Za każdym razem, kiedy wyjeżdżam czy to z Poznania, czy ze
Swarzędza, serce mi rośnie na myśl o powrocie do domu w Gorzkim Polu. I to nie
tylko z powodu rodzinnego szczęścia, ale przede wszystkim z powodu ciszy, chłodu,
nieco sennej atmosfery i poczucia bliskości Pobiedzisk.
Można, oczywiście, się ze mnie śmiać. Miasto jak miasto, ot,
raptem dwa większe sklepy samoobsługowe i pięć ulic na krzyż. Właśnie
powolność, senność i duchy
konserwatywnych przodków snują się po ulicach miasteczka. Zachwycająca w
Pobiedziskach jest przede wszystkim skala. Tu wszędzie jest blisko! Zakupy w
godzinę? Bagatela.
Jest powód, dla którego ludzie się sprowadzają do gminy Pobiedziska. Wszyscy, którzy tu zamieszkali, przybysze z
różnych kątów Polski i Europy, przede wszystkim docenili bliskość przyrody.
Klangor żurawi, snujące się po lasach mgły, osmętnice nasze narodowe, bliskość
tajemniczych rezerwatów, jak choćby Drążynek, położenie pagórkowate
miejscowości wokół Pobiedzisk i mnogość jezior dookoła.

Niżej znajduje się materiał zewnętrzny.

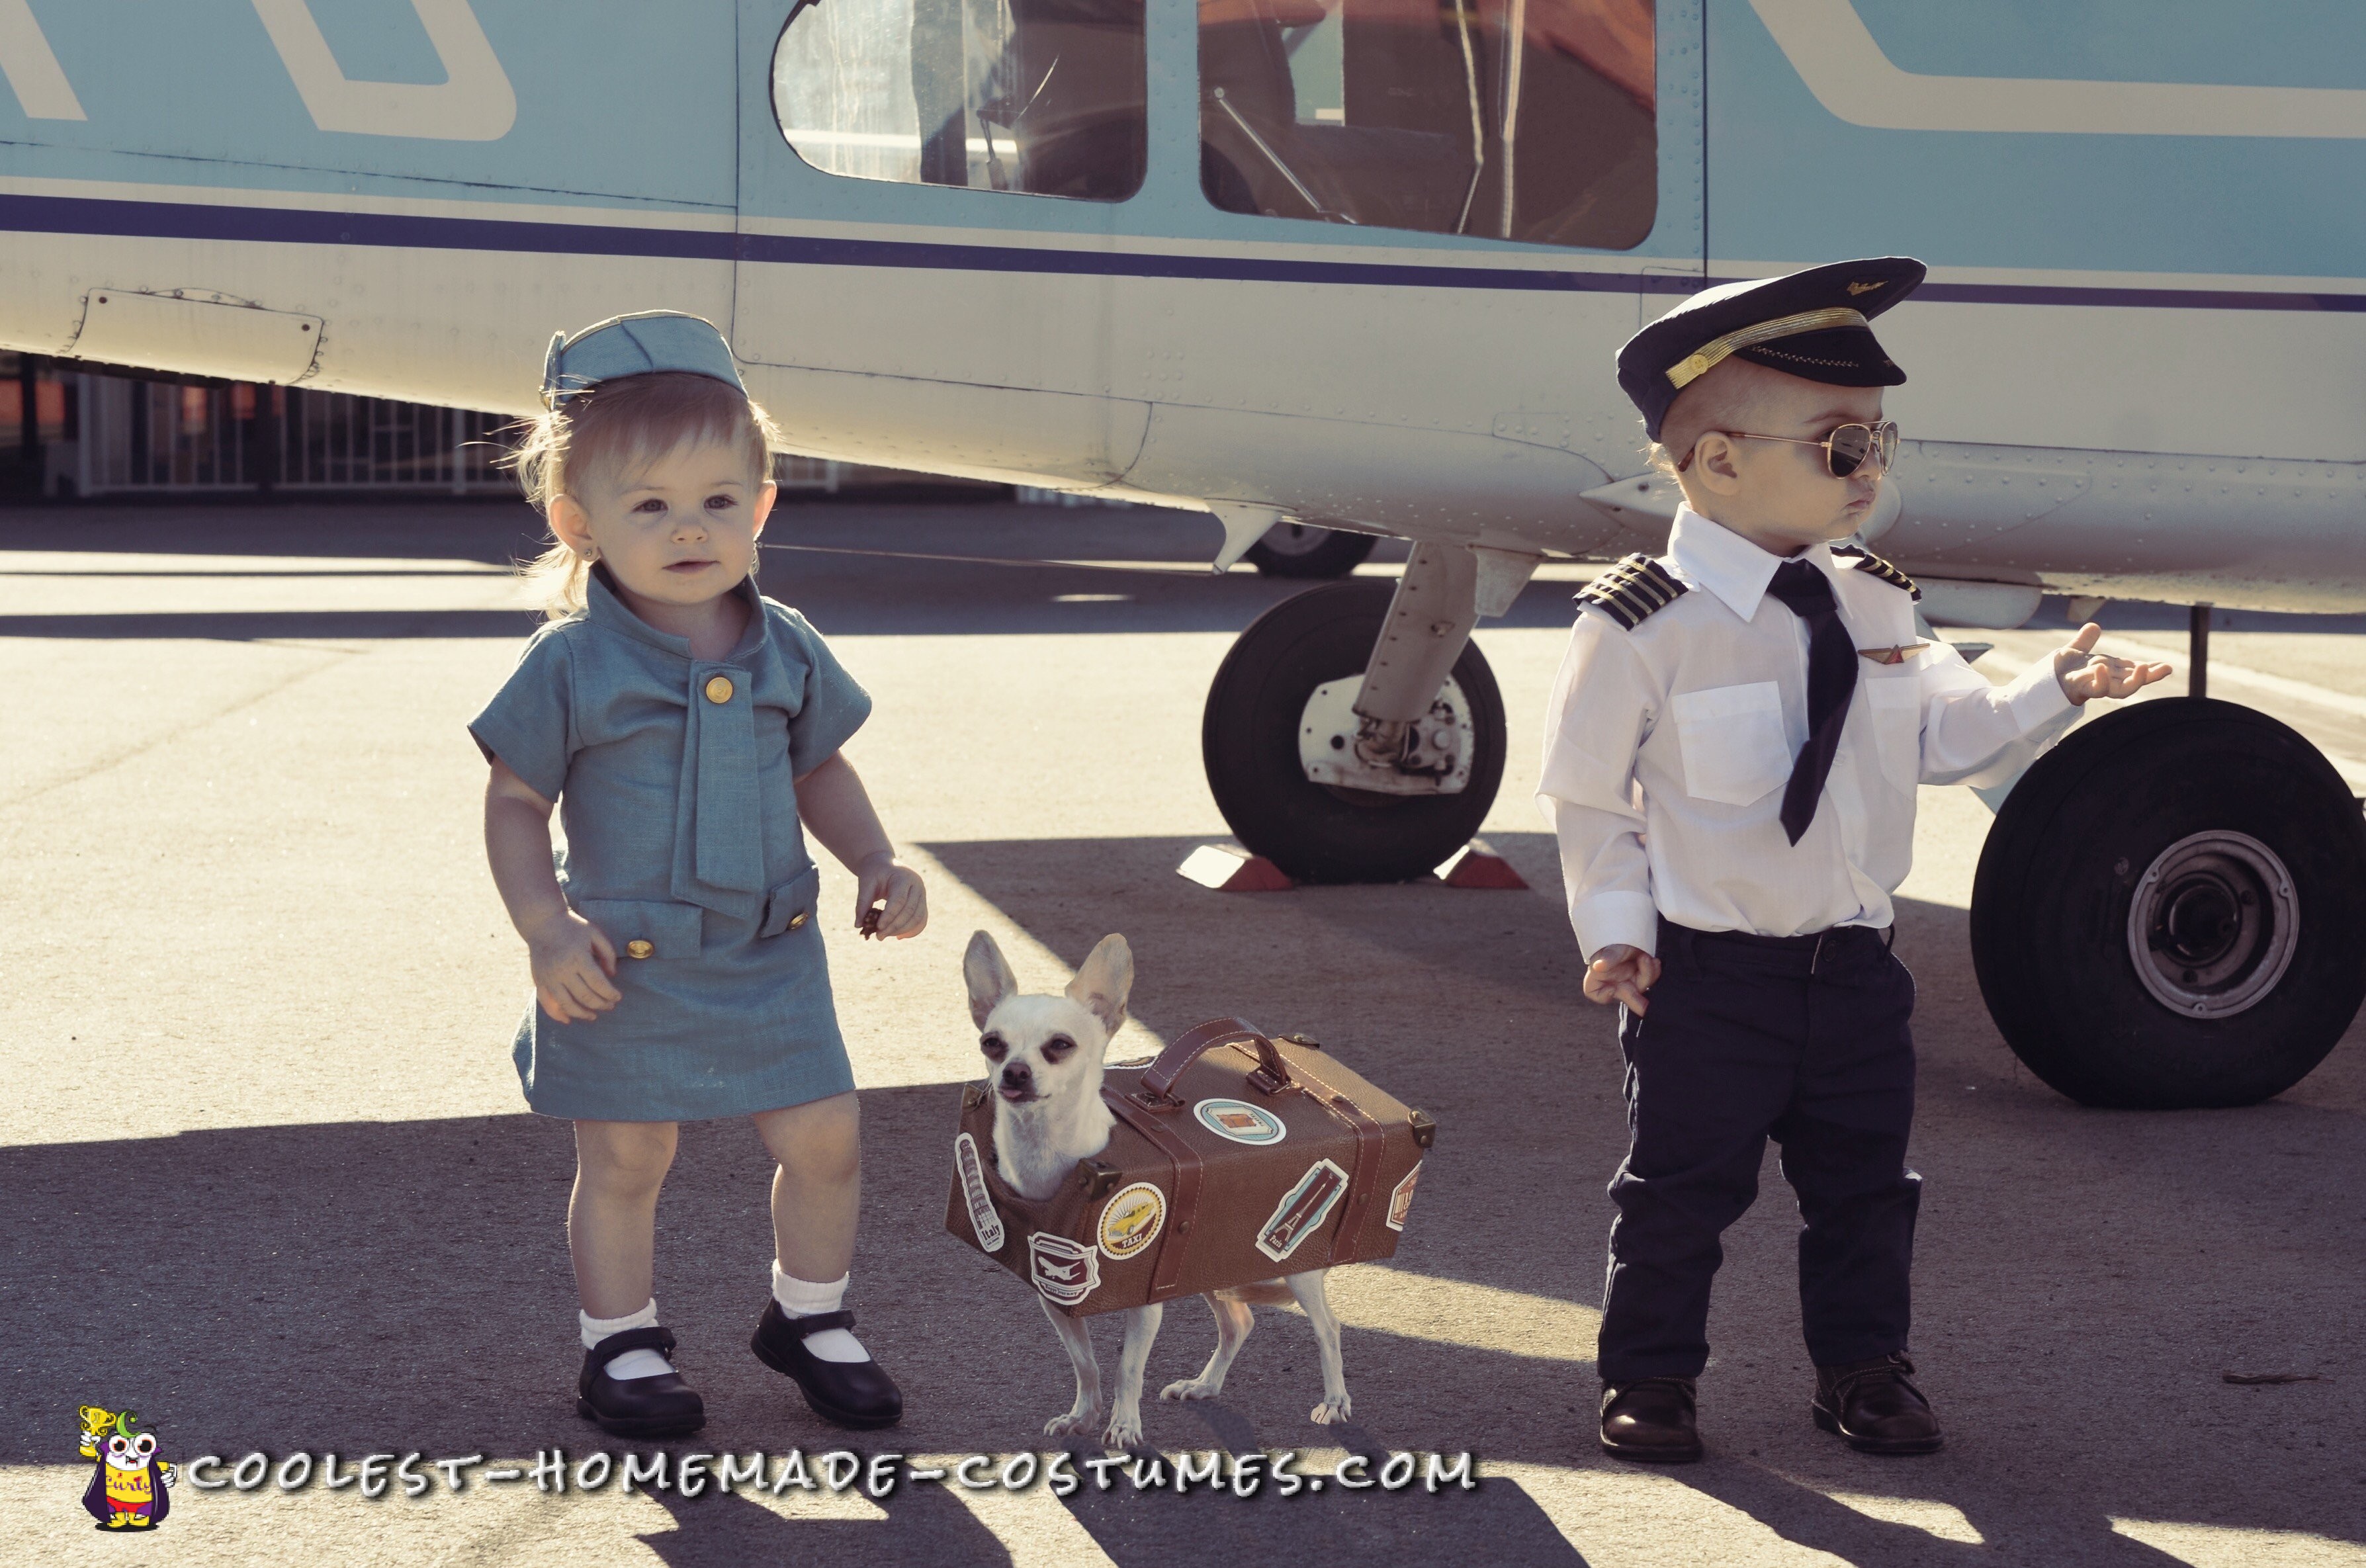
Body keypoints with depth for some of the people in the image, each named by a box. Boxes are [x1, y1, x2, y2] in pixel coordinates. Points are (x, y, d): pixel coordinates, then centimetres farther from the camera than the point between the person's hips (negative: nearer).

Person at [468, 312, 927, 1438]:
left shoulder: (785, 650, 1)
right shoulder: (573, 665, -12)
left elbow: (819, 767, 16)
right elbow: (515, 802, -7)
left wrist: (875, 863, 2)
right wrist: (545, 926, -19)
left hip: (770, 958, 4)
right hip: (625, 966, -4)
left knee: (823, 1139, 8)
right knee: (624, 1161, 7)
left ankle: (809, 1316, 31)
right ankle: (620, 1343, 26)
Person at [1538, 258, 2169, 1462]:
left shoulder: (1876, 609, 4)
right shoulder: (1645, 626, -15)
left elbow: (1946, 736, 13)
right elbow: (1588, 795, -9)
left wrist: (2053, 690, 2)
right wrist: (1617, 930, -13)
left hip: (1852, 959, 5)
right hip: (1704, 971, -5)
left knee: (1863, 1182, 14)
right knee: (1682, 1187, 7)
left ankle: (1863, 1368, 30)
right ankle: (1649, 1379, 23)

Czuję, że tu oddycham – tak mogę powiedzieć, kiedy parkuję
przed domem i nie czuję w zachodnim wietrze smrodu z kurzej fermy czy innej
spalarni. A było już groźnie, choć tylko
niewielu pamięta, że Dorota Nowacka jako
Przewodnicząca Rady Miejskiej w Pobiedziskach w latach 2010-2014, stanowczo się
sprzeciwiła budowie kurzej fermy w otulinie Puszczy Zielonki w Kołatce. Było to
4 lata temu. Poparła wówczas protestujących mieszkańców Kołaty, wraz z
mieszkańcami ościennych sołectw i założyła razem z Krzysztof Krygierem komitet wyborczy, czując, że radni
zostali oszukani i niepoinformowani o planowanej inwestycji. Zakusów by zepsuć nam powietrze i błogie
zielone miejsca było więcej w ostatnich paru latach.
Kiedy wybieramy się na długi sobotni spacer, na przykład
rowerem, zamiast magazynów po horyzont, nadal widzimy lasy i pola. Możemy
znaleźć się w samym sercu gminy, gdzie cisza nas otacza zewsząd i czujemy się sami i szczęśliwi, że hałas dobiega z bardzo
dalekiej oddali.
To też część planów polityki gminnej, tak zwanej Strategii
Rozwoju Gminy. Nasza gmina ma mieć charakter turystyczno-rolniczy. Dlatego
uchwalono w tej kadencji, dla znakomitej większości gruntów, plan
zagospodarowania przestrzennego, program
ochrony gruntów rolnych oraz terenów zielonych i leśnych. Rzecz jasna, nie
wszystkim to w smak, ale dzięki temu
żyjemy w pięknym miejscu.
Można zarzucić włodarzom, że mało miejsc pracy powstało w
ciągu kilku ostatnich lat. Odpowiedź na to gotowa – Poznań blisko, Swarzędz
blisko a bezrobotnych w gminie Pobiedziska około 120 osób. Zatem praca szuka
człowieka, który utrudzony bardzo i znużony wraca do domu ciesząc oczy zielenią
od wschoda do zachoda.
Pobiedziska to moje
miejsce na ziemi. Tutaj chcę wracać po pracy, tutaj jest miejsce do życia.